Selected passage
^^^^^^^^
Wednesday, September 30, 2015

You too can write better sentences!

How to write a sentence. Sounds simple enough, doesn't it? There, I've just written two. In the second, I omitted the subject which should probably be "It"; that is, "It sounds simple . . . ." This "It" standing for "How to write a sentence," the second "it" standing in for "sound simple."

As a native English speaker, I can crank out sentences and analyses like these all day long. Why would I want to read Stanley Fish's thin book, How to Write a Sentence and How to Read One?

Because he will make me—and you—think about sentences, which are, after all, basic to the writer's trade. For example, what is a sentence? Fish points out that writing guides offer answers: "A sentence is a complete thought." "A sentence contains a subject or a predicate." "Sentences consist of one or more clauses that bear certain relationships to one another." He says that "far from being transparent and inclusive, these declarations come wrapped in a fog; they seem to skate on their own surface and simply don't go deep enough."
^^^^^^^^
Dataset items
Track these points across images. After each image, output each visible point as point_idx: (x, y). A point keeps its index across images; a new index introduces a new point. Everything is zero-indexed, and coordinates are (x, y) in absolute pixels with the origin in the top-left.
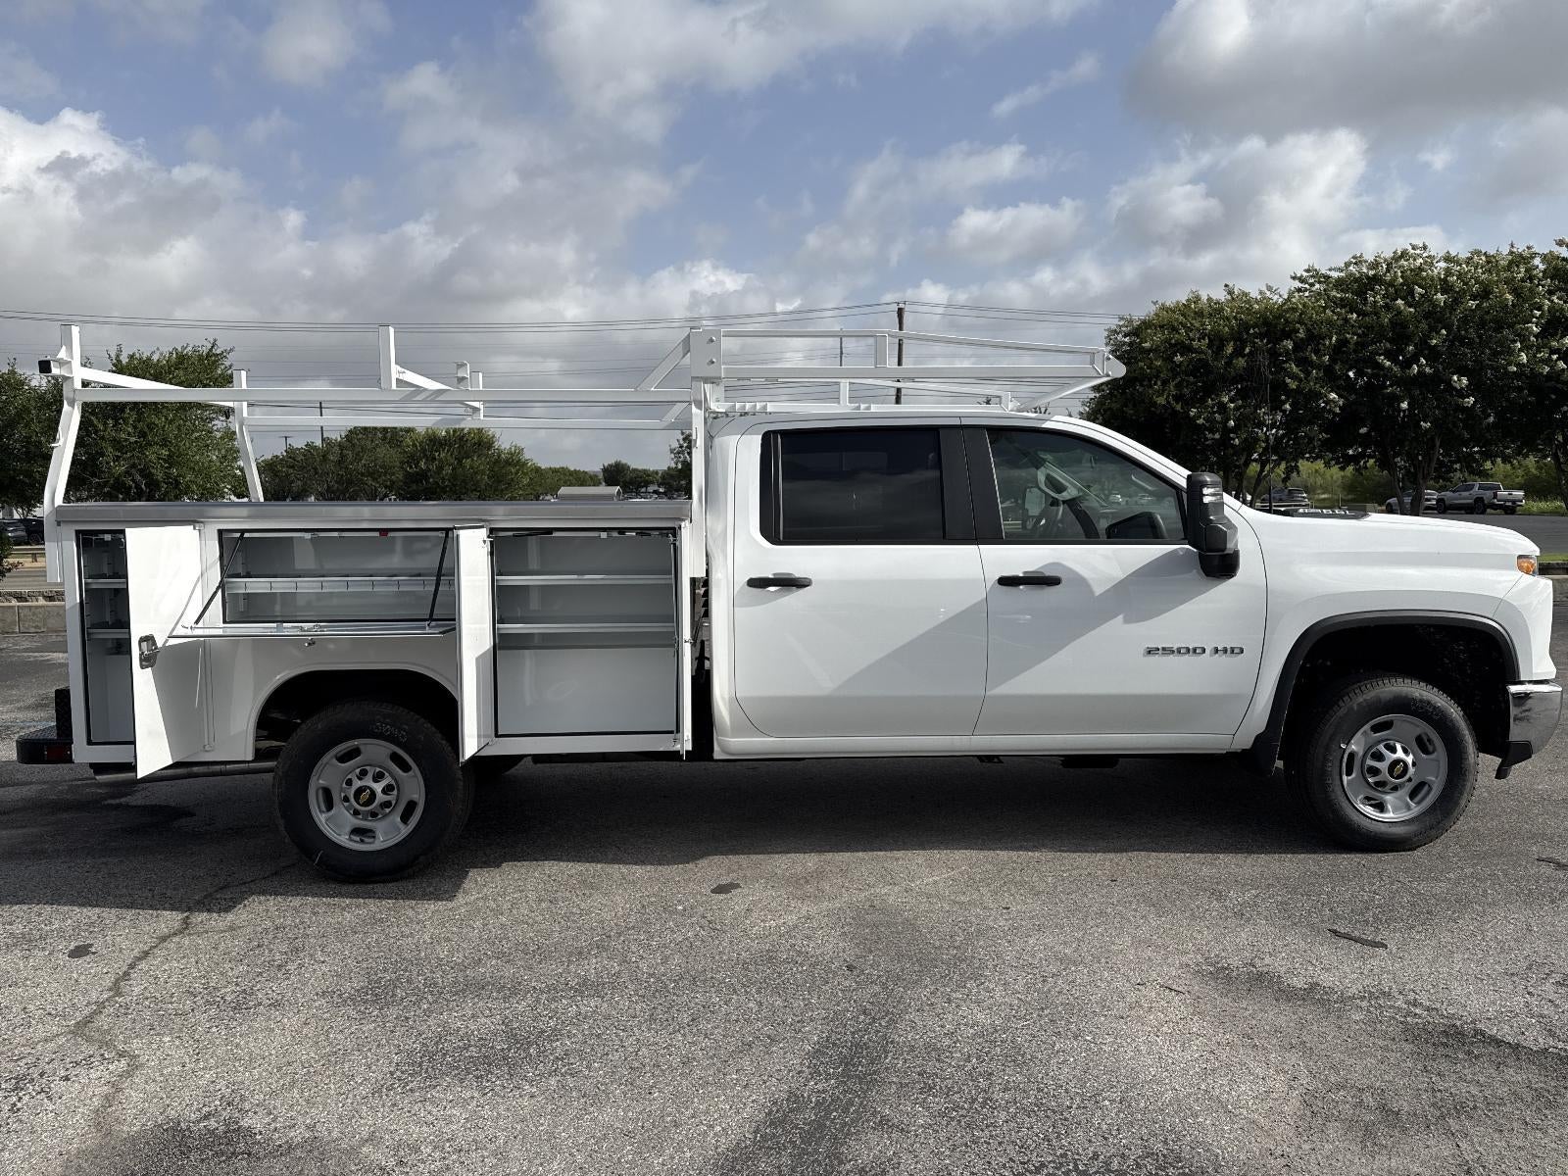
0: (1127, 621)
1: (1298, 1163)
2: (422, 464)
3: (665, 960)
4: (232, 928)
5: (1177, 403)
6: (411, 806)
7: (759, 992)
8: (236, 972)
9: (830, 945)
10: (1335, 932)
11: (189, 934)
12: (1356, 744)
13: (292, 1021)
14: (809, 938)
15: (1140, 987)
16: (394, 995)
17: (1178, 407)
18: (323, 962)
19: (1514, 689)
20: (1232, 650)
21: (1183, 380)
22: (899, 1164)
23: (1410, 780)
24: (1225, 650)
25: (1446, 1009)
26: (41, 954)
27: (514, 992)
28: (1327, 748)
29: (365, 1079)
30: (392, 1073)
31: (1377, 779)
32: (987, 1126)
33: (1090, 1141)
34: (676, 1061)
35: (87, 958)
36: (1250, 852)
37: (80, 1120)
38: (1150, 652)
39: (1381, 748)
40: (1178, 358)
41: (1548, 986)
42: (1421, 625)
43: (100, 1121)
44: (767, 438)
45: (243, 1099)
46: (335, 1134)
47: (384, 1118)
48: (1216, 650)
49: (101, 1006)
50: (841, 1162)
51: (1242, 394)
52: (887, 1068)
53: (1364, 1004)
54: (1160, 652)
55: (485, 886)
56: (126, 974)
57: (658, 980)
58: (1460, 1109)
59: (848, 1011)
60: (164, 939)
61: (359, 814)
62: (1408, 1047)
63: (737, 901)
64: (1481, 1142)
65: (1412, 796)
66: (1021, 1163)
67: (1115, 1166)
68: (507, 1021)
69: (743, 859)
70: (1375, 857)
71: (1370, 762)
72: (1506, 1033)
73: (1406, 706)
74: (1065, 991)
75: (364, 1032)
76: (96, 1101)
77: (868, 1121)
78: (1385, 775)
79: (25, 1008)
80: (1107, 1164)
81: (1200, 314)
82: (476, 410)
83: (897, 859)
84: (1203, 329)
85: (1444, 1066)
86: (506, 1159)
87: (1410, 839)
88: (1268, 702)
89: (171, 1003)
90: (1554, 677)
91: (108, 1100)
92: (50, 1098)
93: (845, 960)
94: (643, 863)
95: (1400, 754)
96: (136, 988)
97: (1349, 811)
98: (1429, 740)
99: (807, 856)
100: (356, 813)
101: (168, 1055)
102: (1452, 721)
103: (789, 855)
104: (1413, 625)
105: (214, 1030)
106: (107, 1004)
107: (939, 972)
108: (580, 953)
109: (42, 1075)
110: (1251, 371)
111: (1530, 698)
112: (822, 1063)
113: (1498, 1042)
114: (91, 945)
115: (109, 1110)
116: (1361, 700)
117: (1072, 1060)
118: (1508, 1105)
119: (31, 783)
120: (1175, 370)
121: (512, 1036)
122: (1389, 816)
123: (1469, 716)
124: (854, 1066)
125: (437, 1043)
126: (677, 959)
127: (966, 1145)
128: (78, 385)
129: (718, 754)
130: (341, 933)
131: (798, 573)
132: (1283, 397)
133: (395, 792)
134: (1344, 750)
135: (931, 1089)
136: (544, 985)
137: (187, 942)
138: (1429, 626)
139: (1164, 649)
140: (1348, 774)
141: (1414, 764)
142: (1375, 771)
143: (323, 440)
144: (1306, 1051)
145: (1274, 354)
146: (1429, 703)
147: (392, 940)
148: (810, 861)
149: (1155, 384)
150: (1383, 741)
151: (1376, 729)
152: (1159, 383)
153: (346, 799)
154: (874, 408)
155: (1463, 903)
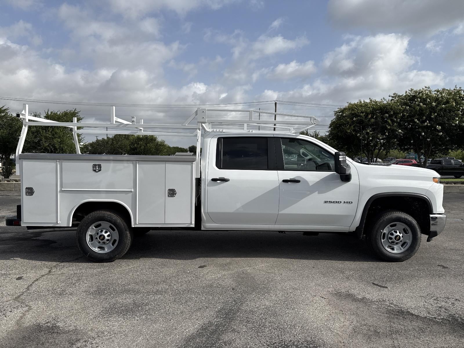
0: (319, 193)
1: (347, 345)
2: (136, 145)
3: (181, 285)
4: (62, 274)
5: (354, 132)
6: (115, 241)
7: (206, 295)
8: (61, 285)
9: (229, 282)
10: (374, 284)
11: (50, 275)
12: (385, 230)
13: (75, 298)
14: (223, 281)
15: (314, 297)
16: (104, 292)
17: (354, 133)
18: (86, 283)
19: (431, 216)
20: (349, 202)
21: (356, 125)
22: (235, 341)
23: (401, 241)
24: (347, 202)
25: (400, 306)
26: (8, 279)
27: (138, 292)
28: (377, 231)
29: (92, 314)
30: (100, 313)
31: (392, 241)
32: (262, 332)
33: (290, 337)
34: (179, 312)
35: (21, 280)
36: (354, 261)
37: (13, 322)
38: (326, 202)
39: (393, 232)
40: (355, 119)
41: (432, 300)
42: (405, 197)
43: (18, 323)
44: (219, 139)
45: (58, 318)
46: (82, 328)
47: (96, 324)
48: (345, 202)
49: (23, 293)
50: (219, 340)
51: (373, 130)
52: (238, 316)
53: (377, 303)
54: (328, 202)
55: (135, 264)
56: (31, 285)
57: (178, 291)
58: (397, 332)
59: (230, 300)
60: (43, 276)
61: (100, 243)
62: (386, 315)
63: (205, 270)
64: (401, 341)
65: (402, 246)
66: (270, 342)
67: (296, 344)
68: (134, 300)
69: (209, 259)
70: (390, 263)
71: (390, 236)
72: (415, 312)
73: (399, 220)
74: (293, 297)
75: (94, 302)
76: (18, 318)
77: (229, 330)
78: (394, 240)
79: (2, 293)
80: (294, 343)
81: (361, 106)
82: (141, 130)
83: (253, 260)
84: (362, 110)
85: (396, 320)
86: (127, 336)
87: (401, 258)
88: (360, 217)
89: (42, 293)
90: (444, 212)
91: (21, 317)
92: (5, 316)
93: (232, 287)
94: (180, 259)
95: (398, 233)
96: (33, 288)
97: (383, 250)
98: (407, 230)
99: (227, 258)
100: (99, 242)
101: (39, 306)
102: (413, 224)
103: (223, 258)
104: (403, 196)
105: (53, 300)
106: (25, 292)
107: (258, 291)
108: (158, 283)
109: (4, 310)
110: (376, 123)
111: (437, 218)
112: (220, 314)
113: (412, 315)
114: (23, 277)
115: (21, 320)
116: (387, 218)
117: (290, 315)
118: (411, 331)
119: (12, 233)
120: (353, 122)
121: (135, 303)
122: (395, 251)
123: (418, 223)
124: (228, 315)
125: (114, 305)
126: (185, 285)
127: (255, 337)
128: (27, 121)
129: (203, 228)
130: (92, 275)
131: (226, 177)
132: (386, 131)
133: (110, 236)
134: (382, 232)
135: (249, 322)
136: (146, 291)
137: (49, 277)
138: (408, 197)
139: (330, 202)
140: (383, 239)
141: (402, 237)
142: (391, 238)
143: (107, 137)
144: (357, 315)
145: (383, 118)
146: (407, 219)
147: (106, 278)
148: (228, 260)
149: (347, 126)
150: (393, 230)
151: (392, 226)
152: (349, 126)
153: (97, 238)
154: (254, 132)
155: (413, 276)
^^^^^^^^
Exercise brief
Duplicate the entire blog post about writing better sentences, word for word.

Solution to the problem
Wednesday, September 30, 2015

You too can write better sentences!

How to write a sentence. Sounds simple enough, doesn't it? There, I've just written two. In the second, I omitted the subject which should probably be "It"; that is, "It sounds simple . . . ." This "It" standing for "How to write a sentence," the second "it" standing in for "sound simple."

As a native English speaker, I can crank out sentences and analyses like these all day long. Why would I want to read Stanley Fish's thin book, How to Write a Sentence and How to Read One?

Because he will make me—and you—think about sentences, which are, after all, basic to the writer's trade. For example, what is a sentence? Fish points out that writing guides offer answers: "A sentence is a complete thought." "A sentence contains a subject or a predicate." "Sentences consist of one or more clauses that bear certain relationships to one another." He says that "far from being transparent and inclusive, these declarations come wrapped in a fog; they seem to skate on their own surface and simply don't go deep enough."